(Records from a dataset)
══════

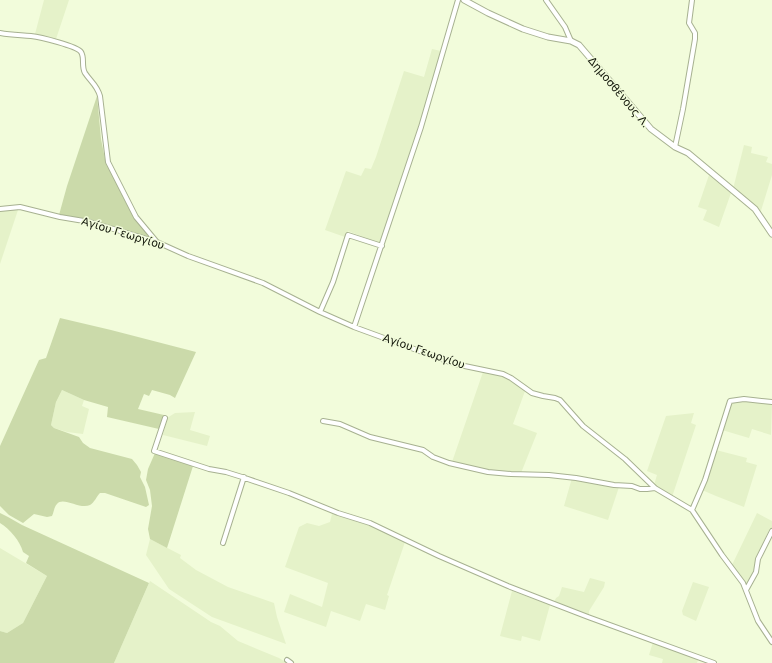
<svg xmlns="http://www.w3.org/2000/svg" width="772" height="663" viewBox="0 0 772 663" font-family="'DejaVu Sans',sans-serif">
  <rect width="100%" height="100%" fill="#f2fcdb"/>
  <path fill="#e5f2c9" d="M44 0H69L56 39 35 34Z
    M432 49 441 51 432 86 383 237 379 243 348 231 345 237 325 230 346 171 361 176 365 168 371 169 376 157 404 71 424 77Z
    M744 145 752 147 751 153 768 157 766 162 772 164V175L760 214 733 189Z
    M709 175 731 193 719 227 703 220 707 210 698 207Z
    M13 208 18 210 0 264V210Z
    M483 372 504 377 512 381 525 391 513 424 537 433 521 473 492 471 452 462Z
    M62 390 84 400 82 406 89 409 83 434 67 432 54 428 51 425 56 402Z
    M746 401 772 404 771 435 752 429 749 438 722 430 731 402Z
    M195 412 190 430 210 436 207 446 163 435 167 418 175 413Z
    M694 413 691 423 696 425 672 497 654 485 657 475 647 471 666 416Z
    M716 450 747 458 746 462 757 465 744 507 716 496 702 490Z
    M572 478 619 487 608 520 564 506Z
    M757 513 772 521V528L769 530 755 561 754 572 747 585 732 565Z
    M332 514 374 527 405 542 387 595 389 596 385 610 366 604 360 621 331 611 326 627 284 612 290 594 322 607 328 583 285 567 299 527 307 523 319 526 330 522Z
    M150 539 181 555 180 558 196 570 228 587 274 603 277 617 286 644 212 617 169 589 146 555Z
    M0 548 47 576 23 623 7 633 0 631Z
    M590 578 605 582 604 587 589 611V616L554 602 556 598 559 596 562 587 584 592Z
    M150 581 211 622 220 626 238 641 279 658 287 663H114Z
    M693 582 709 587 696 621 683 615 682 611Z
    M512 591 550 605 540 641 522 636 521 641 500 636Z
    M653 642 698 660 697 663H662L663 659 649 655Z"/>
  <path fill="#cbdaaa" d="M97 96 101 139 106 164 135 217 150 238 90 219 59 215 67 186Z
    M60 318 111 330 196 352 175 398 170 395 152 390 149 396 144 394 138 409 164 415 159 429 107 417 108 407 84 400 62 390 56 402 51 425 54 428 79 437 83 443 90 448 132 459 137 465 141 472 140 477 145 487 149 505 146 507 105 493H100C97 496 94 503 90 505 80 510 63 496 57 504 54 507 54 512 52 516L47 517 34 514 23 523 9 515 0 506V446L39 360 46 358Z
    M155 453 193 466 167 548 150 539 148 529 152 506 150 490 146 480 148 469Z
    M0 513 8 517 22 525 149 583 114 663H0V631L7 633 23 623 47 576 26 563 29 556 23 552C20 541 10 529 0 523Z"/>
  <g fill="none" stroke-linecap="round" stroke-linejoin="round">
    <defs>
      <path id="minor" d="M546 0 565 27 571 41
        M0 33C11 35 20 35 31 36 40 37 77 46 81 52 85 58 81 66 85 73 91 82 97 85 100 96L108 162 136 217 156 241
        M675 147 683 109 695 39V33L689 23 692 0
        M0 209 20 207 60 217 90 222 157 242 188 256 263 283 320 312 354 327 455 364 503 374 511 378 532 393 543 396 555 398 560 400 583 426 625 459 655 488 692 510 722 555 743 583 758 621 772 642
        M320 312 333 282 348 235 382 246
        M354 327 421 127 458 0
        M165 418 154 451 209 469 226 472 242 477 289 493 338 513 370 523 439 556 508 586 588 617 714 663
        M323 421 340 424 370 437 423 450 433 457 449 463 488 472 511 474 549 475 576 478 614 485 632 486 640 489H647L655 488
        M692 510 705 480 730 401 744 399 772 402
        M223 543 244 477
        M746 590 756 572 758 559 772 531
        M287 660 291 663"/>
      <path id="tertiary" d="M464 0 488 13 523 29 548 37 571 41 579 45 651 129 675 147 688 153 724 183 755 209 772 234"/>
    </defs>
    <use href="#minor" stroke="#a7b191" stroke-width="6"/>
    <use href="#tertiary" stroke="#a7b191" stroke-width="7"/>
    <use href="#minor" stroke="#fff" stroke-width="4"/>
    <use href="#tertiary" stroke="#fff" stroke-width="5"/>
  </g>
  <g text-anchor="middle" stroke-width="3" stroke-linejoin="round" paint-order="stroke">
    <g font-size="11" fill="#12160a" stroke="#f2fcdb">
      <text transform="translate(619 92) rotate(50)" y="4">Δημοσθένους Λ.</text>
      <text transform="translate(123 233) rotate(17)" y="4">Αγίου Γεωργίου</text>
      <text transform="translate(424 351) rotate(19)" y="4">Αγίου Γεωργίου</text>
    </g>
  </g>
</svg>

══════

• [Directions] The job is to copy all the records precisely while omitting any picture.

• [Response]
<svg xmlns="http://www.w3.org/2000/svg" width="772" height="663" viewBox="0 0 772 663" font-family="'DejaVu Sans',sans-serif">
  <rect width="100%" height="100%" fill="#f2fcdb"/>
  <path fill="#e5f2c9" d="M44 0H69L56 39 35 34Z
    M432 49 441 51 432 86 383 237 379 243 348 231 345 237 325 230 346 171 361 176 365 168 371 169 376 157 404 71 424 77Z
    M744 145 752 147 751 153 768 157 766 162 772 164V175L760 214 733 189Z
    M709 175 731 193 719 227 703 220 707 210 698 207Z
    M13 208 18 210 0 264V210Z
    M483 372 504 377 512 381 525 391 513 424 537 433 521 473 492 471 452 462Z
    M62 390 84 400 82 406 89 409 83 434 67 432 54 428 51 425 56 402Z
    M746 401 772 404 771 435 752 429 749 438 722 430 731 402Z
    M195 412 190 430 210 436 207 446 163 435 167 418 175 413Z
    M694 413 691 423 696 425 672 497 654 485 657 475 647 471 666 416Z
    M716 450 747 458 746 462 757 465 744 507 716 496 702 490Z
    M572 478 619 487 608 520 564 506Z
    M757 513 772 521V528L769 530 755 561 754 572 747 585 732 565Z
    M332 514 374 527 405 542 387 595 389 596 385 610 366 604 360 621 331 611 326 627 284 612 290 594 322 607 328 583 285 567 299 527 307 523 319 526 330 522Z
    M150 539 181 555 180 558 196 570 228 587 274 603 277 617 286 644 212 617 169 589 146 555Z
    M0 548 47 576 23 623 7 633 0 631Z
    M590 578 605 582 604 587 589 611V616L554 602 556 598 559 596 562 587 584 592Z
    M150 581 211 622 220 626 238 641 279 658 287 663H114Z
    M693 582 709 587 696 621 683 615 682 611Z
    M512 591 550 605 540 641 522 636 521 641 500 636Z
    M653 642 698 660 697 663H662L663 659 649 655Z"/>
  <path fill="#cbdaaa" d="M97 96 101 139 106 164 135 217 150 238 90 219 59 215 67 186Z
    M60 318 111 330 196 352 175 398 170 395 152 390 149 396 144 394 138 409 164 415 159 429 107 417 108 407 84 400 62 390 56 402 51 425 54 428 79 437 83 443 90 448 132 459 137 465 141 472 140 477 145 487 149 505 146 507 105 493H100C97 496 94 503 90 505 80 510 63 496 57 504 54 507 54 512 52 516L47 517 34 514 23 523 9 515 0 506V446L39 360 46 358Z
    M155 453 193 466 167 548 150 539 148 529 152 506 150 490 146 480 148 469Z
    M0 513 8 517 22 525 149 583 114 663H0V631L7 633 23 623 47 576 26 563 29 556 23 552C20 541 10 529 0 523Z"/>
  <g fill="none" stroke-linecap="round" stroke-linejoin="round">
    <defs>
      <path id="minor" d="M546 0 565 27 571 41
        M0 33C11 35 20 35 31 36 40 37 77 46 81 52 85 58 81 66 85 73 91 82 97 85 100 96L108 162 136 217 156 241
        M675 147 683 109 695 39V33L689 23 692 0
        M0 209 20 207 60 217 90 222 157 242 188 256 263 283 320 312 354 327 455 364 503 374 511 378 532 393 543 396 555 398 560 400 583 426 625 459 655 488 692 510 722 555 743 583 758 621 772 642
        M320 312 333 282 348 235 382 246
        M354 327 421 127 458 0
        M165 418 154 451 209 469 226 472 242 477 289 493 338 513 370 523 439 556 508 586 588 617 714 663
        M323 421 340 424 370 437 423 450 433 457 449 463 488 472 511 474 549 475 576 478 614 485 632 486 640 489H647L655 488
        M692 510 705 480 730 401 744 399 772 402
        M223 543 244 477
        M746 590 756 572 758 559 772 531
        M287 660 291 663"/>
      <path id="tertiary" d="M464 0 488 13 523 29 548 37 571 41 579 45 651 129 675 147 688 153 724 183 755 209 772 234"/>
    </defs>
    <use href="#minor" stroke="#a7b191" stroke-width="6"/>
    <use href="#tertiary" stroke="#a7b191" stroke-width="7"/>
    <use href="#minor" stroke="#fff" stroke-width="4"/>
    <use href="#tertiary" stroke="#fff" stroke-width="5"/>
  </g>
  <g text-anchor="middle" stroke-width="3" stroke-linejoin="round" paint-order="stroke">
    <g font-size="11" fill="#12160a" stroke="#f2fcdb">
      <text transform="translate(619 92) rotate(50)" y="4">Δημοσθένους Λ.</text>
      <text transform="translate(123 233) rotate(17)" y="4">Αγίου Γεωργίου</text>
      <text transform="translate(424 351) rotate(19)" y="4">Αγίου Γεωργίου</text>
    </g>
  </g>
</svg>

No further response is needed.